Perhaps especially then.
“I can do that,” he said gruffly. “Tonight. But I’ll keep coming back, Paige. Every day until you talk to me. I can be remarkably persuasive.”
“Is that a threat?” She rubbed a hand over the back of her neck, and he thought she looked tired again, but not threatened. “This isn’t your land in Italy. I’m not a prisoner here.”
“I don’t want to keep you prisoner,” he said, which was not entirely true. He reminded himself he was a civilized man. Or the son of one anyway, little as he might have lived up to his father’s standards lately. “I want to have dinner with you.”
She eyed him, and he could see the uncertainty on her pretty face. “That’s all?”
“Do you want me to lie to you?” he asked quietly. “It’s a start.

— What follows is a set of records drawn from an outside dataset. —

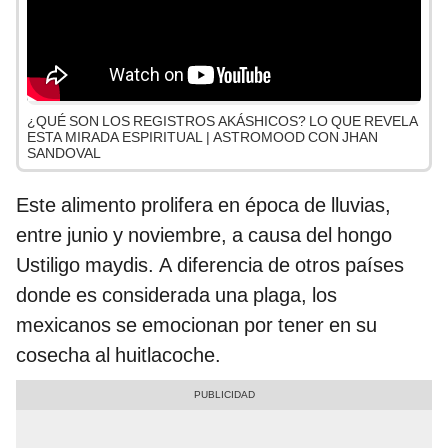
¿QUÉ SON LOS REGISTROS AKÁSHICOS? LO QUE REVELA
ESTA MIRADA ESPIRITUAL | ASTROMOOD CON JHAN
SANDOVAL
Este alimento prolifera en época de lluvias,
entre junio y noviembre, a causa del hongo
Ustiligo maydis. A diferencia de otros países
donde es considerada una plaga, los
mexicanos se emocionan por tener en su
cosecha al huitlacoche.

Just give me a start.”
She shook her head, but her eyes seemed less gray now and more that changeable blue-green he recognized, and Giancarlo couldn’t help but consider that progress.
“What if I don’t want a start?” she asked after a moment. “Any start? We’ve had two separate starts marked by ten years of agony and now this. It’s not fun.”
He smiled. “Then it’s dinner. Everyone needs to eat dinner. Especially pregnant women, I understand.”
“But not with you,” Paige said, and there was something different in her voice then. Some kind of resolve. “Not again. It’s not worth it.”
She turned away again and headed toward the door he could see in the back, and this time, he could tell, she was really going to leave.
And Giancarlo knew he should let her go. He knew he’d done more than enough already. The practical side of him pointed out that six months was a reasonable amount of time to win a person over, to say nothing of the following lifetime of the child they’d made. Their daughter. He had all the time in the world.
He’d spent three months trying to find her—what was another night? He knew he should forfeit this battle, the better to win the war. But he couldn’t do it.
Giancarlo couldn’t watch her walk away again.